- Assigned task
Once the line with "February 15, 2013" is found in the data, output it and each following line exactly, up to and including the line with "un anumit aspect care va intereseaza, va", and nothing before or after.

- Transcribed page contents
•••••

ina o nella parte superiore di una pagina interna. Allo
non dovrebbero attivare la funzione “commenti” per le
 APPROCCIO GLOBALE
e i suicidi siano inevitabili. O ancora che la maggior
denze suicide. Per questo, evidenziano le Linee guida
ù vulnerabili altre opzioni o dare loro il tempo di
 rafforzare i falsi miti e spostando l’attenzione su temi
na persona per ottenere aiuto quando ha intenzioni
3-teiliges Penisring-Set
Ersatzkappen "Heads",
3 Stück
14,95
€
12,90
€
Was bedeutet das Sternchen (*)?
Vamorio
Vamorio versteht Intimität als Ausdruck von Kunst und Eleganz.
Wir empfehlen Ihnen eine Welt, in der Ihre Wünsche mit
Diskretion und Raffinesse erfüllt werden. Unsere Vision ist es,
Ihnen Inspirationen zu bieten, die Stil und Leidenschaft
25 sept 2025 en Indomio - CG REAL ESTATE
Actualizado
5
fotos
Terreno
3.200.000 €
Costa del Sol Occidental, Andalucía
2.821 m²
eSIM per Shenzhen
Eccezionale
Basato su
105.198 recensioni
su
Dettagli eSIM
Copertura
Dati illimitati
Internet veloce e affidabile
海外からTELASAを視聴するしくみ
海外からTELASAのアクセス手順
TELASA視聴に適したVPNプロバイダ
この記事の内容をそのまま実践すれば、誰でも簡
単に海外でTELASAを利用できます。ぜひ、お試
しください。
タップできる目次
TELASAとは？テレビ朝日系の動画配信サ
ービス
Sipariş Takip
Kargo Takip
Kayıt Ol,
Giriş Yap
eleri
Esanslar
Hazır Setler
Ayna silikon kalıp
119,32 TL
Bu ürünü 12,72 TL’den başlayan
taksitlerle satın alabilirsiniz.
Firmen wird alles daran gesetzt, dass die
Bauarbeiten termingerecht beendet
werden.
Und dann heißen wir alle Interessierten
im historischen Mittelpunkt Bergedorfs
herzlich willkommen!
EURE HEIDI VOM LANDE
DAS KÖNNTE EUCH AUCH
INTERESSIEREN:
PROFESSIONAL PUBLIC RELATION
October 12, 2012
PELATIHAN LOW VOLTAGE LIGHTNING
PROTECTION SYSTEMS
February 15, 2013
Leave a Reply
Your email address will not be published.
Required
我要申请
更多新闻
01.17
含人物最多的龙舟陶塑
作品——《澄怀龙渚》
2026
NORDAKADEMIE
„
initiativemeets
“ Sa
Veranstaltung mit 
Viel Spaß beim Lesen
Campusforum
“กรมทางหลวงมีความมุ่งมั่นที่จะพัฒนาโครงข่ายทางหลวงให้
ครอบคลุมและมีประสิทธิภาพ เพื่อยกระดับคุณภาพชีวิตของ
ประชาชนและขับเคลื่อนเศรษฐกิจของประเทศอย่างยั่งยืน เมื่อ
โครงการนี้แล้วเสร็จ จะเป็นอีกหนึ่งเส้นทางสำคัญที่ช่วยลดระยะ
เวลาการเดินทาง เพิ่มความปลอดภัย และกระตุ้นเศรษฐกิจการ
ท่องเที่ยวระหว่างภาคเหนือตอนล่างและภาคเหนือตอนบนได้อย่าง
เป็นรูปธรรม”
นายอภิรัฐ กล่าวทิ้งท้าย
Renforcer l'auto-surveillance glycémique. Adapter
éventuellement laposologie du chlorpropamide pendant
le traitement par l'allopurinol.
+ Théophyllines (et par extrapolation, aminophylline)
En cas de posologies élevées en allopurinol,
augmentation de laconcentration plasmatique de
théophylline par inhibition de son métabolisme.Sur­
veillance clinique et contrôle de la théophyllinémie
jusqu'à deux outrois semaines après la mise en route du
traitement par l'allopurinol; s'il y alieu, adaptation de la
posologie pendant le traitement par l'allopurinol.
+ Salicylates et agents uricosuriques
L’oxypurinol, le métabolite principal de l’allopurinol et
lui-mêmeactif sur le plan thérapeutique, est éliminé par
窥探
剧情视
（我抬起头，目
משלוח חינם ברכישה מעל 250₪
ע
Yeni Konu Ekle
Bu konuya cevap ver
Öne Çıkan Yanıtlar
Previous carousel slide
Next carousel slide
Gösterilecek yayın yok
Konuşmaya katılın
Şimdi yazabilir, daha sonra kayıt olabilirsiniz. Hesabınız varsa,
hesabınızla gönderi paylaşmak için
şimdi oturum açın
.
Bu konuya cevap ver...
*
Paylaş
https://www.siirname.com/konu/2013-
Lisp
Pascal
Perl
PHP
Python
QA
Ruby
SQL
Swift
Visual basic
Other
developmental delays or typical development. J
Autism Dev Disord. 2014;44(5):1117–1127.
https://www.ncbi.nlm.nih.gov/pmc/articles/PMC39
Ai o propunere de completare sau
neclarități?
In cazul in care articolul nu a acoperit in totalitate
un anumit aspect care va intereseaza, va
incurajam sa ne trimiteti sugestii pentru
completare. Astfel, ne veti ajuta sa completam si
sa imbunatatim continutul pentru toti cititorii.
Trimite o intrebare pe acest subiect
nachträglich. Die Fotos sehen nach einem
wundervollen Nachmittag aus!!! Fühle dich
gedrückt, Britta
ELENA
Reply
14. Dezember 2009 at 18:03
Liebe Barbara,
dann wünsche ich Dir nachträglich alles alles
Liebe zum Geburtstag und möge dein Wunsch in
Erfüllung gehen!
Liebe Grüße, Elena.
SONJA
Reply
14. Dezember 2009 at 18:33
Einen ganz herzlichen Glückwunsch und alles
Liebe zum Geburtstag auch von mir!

•••••

- Result below
February 15, 2013
Leave a Reply
Your email address will not be published.
Required
我要申请
更多新闻
01.17
含人物最多的龙舟陶塑
作品——《澄怀龙渚》
2026
NORDAKADEMIE
„
initiativemeets
“ Sa
Veranstaltung mit 
Viel Spaß beim Lesen
Campusforum
“กรมทางหลวงมีความมุ่งมั่นที่จะพัฒนาโครงข่ายทางหลวงให้
ครอบคลุมและมีประสิทธิภาพ เพื่อยกระดับคุณภาพชีวิตของ
ประชาชนและขับเคลื่อนเศรษฐกิจของประเทศอย่างยั่งยืน เมื่อ
โครงการนี้แล้วเสร็จ จะเป็นอีกหนึ่งเส้นทางสำคัญที่ช่วยลดระยะ
เวลาการเดินทาง เพิ่มความปลอดภัย และกระตุ้นเศรษฐกิจการ
ท่องเที่ยวระหว่างภาคเหนือตอนล่างและภาคเหนือตอนบนได้อย่าง
เป็นรูปธรรม”
นายอภิรัฐ กล่าวทิ้งท้าย
Renforcer l'auto-surveillance glycémique. Adapter
éventuellement laposologie du chlorpropamide pendant
le traitement par l'allopurinol.
+ Théophyllines (et par extrapolation, aminophylline)
En cas de posologies élevées en allopurinol,
augmentation de laconcentration plasmatique de
théophylline par inhibition de son métabolisme.Sur­
veillance clinique et contrôle de la théophyllinémie
jusqu'à deux outrois semaines après la mise en route du
traitement par l'allopurinol; s'il y alieu, adaptation de la
posologie pendant le traitement par l'allopurinol.
+ Salicylates et agents uricosuriques
L’oxypurinol, le métabolite principal de l’allopurinol et
lui-mêmeactif sur le plan thérapeutique, est éliminé par
窥探
剧情视
（我抬起头，目
משלוח חינם ברכישה מעל 250₪
ע
Yeni Konu Ekle
Bu konuya cevap ver
Öne Çıkan Yanıtlar
Previous carousel slide
Next carousel slide
Gösterilecek yayın yok
Konuşmaya katılın
Şimdi yazabilir, daha sonra kayıt olabilirsiniz. Hesabınız varsa,
hesabınızla gönderi paylaşmak için
şimdi oturum açın
.
Bu konuya cevap ver...
*
Paylaş
https://www.siirname.com/konu/2013-
Lisp
Pascal
Perl
PHP
Python
QA
Ruby
SQL
Swift
Visual basic
Other
developmental delays or typical development. J
Autism Dev Disord. 2014;44(5):1117–1127.
https://www.ncbi.nlm.nih.gov/pmc/articles/PMC39
Ai o propunere de completare sau
neclarități?
In cazul in care articolul nu a acoperit in totalitate
un anumit aspect care va intereseaza, va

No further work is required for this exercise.